**Yapılacak işler**
A – Yassıada ve Menderes hakkındaki metne göre Menderes kaç yıl iktidarda kaldı?
B – Yassıada ve Menderes hakkındaki metni kaldığı yerden sürdürün.

**Verilen metin**

Yassıada, adını nereden alır bilmiyorum, ama Menderes ile bağını biliyoruz. Menderes ve arkadaşları, Yassıada’da yargılandılar. Erdoğan, bu adada bir konuşma yaptı. Ada’da yapılmış olan Menderes anısına bir takım yapıların açılışını yaptı.
Menderes, 1950’li yıllarda, 10 yıl iktidarda kaldı. Bu 10 yıl, Türkiye’de bir dönüşüm dönemidir. NATO kuruldu ve Menderes ülkemizi NATO’ya sokmak için, binlerce askerin öldüğü Kore savaşına, ABD cephesine asker göndermiştir. Türkiye burjuvazisini sosyalizm, komünizm korkusu o kadar sarmıştı ki, NATO’ya girebilmek için, asker gönderilmesine onay verdiler.

**Öğe kümesi**
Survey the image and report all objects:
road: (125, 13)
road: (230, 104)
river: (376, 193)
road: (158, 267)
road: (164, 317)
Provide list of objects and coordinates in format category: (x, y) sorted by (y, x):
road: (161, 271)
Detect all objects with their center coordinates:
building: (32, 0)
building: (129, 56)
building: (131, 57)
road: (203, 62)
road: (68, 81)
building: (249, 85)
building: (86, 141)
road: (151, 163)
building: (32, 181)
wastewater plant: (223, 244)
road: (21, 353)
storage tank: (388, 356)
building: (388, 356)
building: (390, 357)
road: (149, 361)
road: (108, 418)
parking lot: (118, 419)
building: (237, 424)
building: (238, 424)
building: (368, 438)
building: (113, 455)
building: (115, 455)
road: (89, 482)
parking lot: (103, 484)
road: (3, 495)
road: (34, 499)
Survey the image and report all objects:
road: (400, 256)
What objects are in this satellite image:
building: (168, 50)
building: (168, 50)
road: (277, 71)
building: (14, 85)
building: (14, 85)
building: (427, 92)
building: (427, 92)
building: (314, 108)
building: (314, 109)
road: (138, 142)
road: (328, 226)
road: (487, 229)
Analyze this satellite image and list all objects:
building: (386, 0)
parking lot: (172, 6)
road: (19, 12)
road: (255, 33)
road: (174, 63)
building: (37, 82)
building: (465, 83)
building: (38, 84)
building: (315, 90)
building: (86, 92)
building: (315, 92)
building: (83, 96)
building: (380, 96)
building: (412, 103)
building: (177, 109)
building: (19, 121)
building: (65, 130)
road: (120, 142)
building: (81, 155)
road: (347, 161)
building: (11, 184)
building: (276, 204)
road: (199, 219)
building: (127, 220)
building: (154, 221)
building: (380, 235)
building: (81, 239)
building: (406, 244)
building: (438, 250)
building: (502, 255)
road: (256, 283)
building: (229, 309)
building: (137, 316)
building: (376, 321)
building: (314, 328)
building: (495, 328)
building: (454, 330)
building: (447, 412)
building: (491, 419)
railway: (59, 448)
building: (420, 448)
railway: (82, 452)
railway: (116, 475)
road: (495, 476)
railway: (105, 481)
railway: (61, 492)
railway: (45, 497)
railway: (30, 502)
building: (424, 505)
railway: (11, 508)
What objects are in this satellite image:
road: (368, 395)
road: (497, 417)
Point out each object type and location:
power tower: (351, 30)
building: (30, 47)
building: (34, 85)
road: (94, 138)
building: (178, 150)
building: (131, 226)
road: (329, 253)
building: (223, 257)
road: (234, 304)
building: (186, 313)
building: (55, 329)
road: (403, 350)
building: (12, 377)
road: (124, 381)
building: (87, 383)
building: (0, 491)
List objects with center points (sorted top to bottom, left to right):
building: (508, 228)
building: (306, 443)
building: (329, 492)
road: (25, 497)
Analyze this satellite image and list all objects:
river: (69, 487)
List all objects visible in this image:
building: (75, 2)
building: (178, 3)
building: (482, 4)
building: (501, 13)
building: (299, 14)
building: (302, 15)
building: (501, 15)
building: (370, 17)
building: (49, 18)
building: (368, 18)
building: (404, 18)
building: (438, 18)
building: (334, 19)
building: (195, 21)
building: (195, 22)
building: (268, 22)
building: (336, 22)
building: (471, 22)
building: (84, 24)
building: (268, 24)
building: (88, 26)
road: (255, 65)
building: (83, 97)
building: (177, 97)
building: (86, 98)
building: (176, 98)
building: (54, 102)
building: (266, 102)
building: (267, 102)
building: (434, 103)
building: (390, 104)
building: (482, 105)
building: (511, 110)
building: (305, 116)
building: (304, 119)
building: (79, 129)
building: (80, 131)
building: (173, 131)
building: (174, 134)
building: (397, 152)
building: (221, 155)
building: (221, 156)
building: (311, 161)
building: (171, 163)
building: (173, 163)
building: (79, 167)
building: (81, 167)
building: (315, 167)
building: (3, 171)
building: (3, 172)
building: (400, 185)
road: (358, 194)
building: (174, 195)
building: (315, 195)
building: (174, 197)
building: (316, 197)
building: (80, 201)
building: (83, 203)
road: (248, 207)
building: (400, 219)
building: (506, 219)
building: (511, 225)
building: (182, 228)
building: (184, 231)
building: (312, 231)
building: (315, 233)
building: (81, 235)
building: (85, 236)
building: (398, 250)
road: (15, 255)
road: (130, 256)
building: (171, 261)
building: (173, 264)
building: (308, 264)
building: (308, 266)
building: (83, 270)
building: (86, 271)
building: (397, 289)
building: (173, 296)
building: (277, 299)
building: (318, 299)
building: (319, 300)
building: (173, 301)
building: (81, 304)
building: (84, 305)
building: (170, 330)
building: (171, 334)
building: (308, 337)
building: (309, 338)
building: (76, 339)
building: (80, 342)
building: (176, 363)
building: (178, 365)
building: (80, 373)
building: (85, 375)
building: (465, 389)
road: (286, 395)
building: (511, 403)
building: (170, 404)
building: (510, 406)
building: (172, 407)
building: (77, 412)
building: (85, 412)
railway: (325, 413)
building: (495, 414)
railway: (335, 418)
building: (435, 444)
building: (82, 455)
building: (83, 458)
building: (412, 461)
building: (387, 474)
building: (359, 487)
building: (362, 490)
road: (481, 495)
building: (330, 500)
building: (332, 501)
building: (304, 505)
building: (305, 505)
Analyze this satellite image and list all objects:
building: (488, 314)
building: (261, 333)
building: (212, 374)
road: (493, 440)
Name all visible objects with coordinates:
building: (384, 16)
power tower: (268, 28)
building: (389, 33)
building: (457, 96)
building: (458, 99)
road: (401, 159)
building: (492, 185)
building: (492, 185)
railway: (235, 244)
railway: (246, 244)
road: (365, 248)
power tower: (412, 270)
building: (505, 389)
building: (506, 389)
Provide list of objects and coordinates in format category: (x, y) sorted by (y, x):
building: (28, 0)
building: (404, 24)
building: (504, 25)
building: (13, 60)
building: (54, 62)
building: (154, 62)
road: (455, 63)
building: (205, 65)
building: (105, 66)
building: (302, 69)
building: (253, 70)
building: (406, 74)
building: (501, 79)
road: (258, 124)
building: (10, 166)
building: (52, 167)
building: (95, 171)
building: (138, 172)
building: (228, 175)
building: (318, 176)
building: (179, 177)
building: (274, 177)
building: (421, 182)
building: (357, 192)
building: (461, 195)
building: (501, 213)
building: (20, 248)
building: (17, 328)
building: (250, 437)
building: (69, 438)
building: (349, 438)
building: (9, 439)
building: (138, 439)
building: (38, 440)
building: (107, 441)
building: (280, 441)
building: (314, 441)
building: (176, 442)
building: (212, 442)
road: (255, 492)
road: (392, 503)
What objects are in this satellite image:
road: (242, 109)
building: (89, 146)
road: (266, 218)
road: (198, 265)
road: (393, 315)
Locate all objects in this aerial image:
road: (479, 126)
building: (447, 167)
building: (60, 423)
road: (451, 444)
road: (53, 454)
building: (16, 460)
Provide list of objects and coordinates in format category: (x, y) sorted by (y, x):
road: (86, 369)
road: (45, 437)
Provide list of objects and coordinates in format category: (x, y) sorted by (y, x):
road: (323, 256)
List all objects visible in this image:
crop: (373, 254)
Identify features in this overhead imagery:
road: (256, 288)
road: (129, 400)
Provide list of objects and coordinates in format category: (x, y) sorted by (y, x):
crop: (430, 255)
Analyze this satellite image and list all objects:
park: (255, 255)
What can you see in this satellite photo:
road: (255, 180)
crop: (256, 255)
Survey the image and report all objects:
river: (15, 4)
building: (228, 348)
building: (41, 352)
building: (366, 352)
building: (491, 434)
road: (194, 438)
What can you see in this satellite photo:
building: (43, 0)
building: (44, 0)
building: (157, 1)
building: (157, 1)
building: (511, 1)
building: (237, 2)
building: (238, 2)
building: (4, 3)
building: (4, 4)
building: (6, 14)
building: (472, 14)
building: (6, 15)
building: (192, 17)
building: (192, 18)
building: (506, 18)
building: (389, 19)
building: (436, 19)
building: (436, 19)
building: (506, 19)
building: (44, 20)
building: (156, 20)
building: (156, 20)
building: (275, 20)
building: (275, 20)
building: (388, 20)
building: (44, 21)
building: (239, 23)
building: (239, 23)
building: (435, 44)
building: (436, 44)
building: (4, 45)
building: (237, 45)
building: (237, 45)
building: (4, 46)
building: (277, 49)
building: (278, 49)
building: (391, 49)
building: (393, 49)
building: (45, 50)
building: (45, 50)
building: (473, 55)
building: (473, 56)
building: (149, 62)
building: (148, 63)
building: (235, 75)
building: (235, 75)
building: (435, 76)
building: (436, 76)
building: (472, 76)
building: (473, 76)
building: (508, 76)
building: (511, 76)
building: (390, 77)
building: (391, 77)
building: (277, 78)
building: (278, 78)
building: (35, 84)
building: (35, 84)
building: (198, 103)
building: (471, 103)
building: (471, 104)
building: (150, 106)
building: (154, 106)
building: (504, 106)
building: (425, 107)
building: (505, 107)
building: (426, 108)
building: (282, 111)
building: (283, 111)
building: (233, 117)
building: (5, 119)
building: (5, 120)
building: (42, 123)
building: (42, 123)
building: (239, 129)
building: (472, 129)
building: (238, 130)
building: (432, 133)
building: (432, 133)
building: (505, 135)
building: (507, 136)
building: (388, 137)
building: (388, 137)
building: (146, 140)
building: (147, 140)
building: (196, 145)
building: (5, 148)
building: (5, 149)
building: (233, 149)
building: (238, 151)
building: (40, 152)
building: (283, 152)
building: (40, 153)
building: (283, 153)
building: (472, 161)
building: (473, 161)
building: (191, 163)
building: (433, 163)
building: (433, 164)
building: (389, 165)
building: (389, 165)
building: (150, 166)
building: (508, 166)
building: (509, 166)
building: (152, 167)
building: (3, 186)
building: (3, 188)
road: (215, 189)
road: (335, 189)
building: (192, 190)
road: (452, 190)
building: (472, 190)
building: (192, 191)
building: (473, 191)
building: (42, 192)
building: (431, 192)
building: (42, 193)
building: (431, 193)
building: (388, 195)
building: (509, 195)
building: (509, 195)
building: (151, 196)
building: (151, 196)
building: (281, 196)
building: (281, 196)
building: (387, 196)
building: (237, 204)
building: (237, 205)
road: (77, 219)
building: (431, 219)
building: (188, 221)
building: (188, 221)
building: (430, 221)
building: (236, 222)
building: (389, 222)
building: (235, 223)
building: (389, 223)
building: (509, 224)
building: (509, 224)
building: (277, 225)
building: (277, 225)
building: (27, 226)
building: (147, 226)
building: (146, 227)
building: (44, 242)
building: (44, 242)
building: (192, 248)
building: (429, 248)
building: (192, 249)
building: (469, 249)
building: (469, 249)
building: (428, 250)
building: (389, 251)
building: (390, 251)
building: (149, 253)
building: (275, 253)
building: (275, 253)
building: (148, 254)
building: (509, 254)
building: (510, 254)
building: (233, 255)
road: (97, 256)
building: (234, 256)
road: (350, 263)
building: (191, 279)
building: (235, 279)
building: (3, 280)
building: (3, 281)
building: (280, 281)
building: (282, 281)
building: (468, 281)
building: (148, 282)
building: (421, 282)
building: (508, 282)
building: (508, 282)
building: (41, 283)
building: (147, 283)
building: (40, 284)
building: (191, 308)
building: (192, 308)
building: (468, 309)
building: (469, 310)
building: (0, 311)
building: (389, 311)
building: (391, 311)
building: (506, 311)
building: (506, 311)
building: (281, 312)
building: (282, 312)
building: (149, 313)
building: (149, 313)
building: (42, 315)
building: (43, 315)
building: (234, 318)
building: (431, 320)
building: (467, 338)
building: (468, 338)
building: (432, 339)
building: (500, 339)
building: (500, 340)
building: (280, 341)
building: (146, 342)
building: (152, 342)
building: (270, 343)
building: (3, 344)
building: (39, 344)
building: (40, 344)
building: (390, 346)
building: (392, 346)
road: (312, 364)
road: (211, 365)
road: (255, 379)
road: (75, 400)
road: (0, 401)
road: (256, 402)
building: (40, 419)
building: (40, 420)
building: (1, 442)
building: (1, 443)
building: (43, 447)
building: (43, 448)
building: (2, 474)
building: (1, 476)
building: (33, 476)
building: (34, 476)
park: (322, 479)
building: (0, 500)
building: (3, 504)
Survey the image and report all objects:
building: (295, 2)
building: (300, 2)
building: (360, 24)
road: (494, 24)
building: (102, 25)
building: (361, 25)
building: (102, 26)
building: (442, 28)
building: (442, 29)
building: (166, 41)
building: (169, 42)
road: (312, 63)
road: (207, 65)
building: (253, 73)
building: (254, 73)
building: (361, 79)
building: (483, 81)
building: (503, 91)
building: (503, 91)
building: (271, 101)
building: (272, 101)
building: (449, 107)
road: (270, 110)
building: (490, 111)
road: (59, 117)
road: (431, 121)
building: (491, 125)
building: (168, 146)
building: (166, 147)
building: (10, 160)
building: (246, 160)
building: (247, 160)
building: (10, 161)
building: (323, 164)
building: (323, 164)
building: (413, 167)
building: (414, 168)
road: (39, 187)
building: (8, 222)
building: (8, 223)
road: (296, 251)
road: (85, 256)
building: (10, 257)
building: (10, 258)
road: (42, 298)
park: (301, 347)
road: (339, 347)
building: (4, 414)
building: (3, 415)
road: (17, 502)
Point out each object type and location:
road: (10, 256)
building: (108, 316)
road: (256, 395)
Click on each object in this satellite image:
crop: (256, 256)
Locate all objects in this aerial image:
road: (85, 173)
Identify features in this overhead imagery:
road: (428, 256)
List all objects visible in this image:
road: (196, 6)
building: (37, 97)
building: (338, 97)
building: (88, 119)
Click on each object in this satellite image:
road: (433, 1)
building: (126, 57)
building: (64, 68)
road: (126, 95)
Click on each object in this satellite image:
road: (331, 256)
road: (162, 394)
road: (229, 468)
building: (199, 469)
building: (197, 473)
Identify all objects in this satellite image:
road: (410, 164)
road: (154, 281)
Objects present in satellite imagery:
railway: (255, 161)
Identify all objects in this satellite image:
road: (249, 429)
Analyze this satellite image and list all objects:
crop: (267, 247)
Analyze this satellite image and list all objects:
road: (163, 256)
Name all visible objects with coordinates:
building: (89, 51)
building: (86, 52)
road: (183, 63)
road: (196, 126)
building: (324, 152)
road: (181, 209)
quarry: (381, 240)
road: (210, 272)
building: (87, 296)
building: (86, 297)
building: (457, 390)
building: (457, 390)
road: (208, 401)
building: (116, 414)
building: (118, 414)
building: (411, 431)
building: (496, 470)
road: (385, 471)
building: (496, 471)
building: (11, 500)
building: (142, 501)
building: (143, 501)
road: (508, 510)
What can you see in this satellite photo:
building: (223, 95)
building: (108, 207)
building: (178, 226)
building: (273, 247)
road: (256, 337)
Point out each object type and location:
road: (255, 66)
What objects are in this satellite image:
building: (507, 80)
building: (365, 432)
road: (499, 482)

**Sıralı çıktılar**
A – Menderes, 1950'li yıllarda 10 yıl iktidarda kaldı.

B –
Erdoğan ve Damat Berat, IMF’yi sevmezler. Ama Menderes, hem IMF politikalarına, hem de ondan daha ilerisi NATO’nun içinde olmaya onay vermiştir. IMF, Dünya Bankası, NATO, İkinci Dünya Savaşı sonrasında, ABD hegemonyasında kurulan yeni kapitalist dünya düzeninin aynı amacı güden kurumlarıdır. NATO deyip geçmeyin, kontr-gerillanın, Ergenekon gibi yapıların vb. kuruluşunu bu NATO sonrası sürece, en çok da Menderes dönemine borçluyuz. Bunları anlamak için, sadece Sabri Yirmibeşoğlu’nun anılarını, özellikle de 6-7 Eylül olaylarına ilişkin olanlarını okumanız yeterlidir.
Menderes iktidarı, o dönem, ABD ne derse onu yapmaya karar vermiştir. Ve Türkiye, bir küçük Amerika olmaya çok hevesli idi. Menderes açıkça bunu dile getirmekten de geri durmamış bir liderdir.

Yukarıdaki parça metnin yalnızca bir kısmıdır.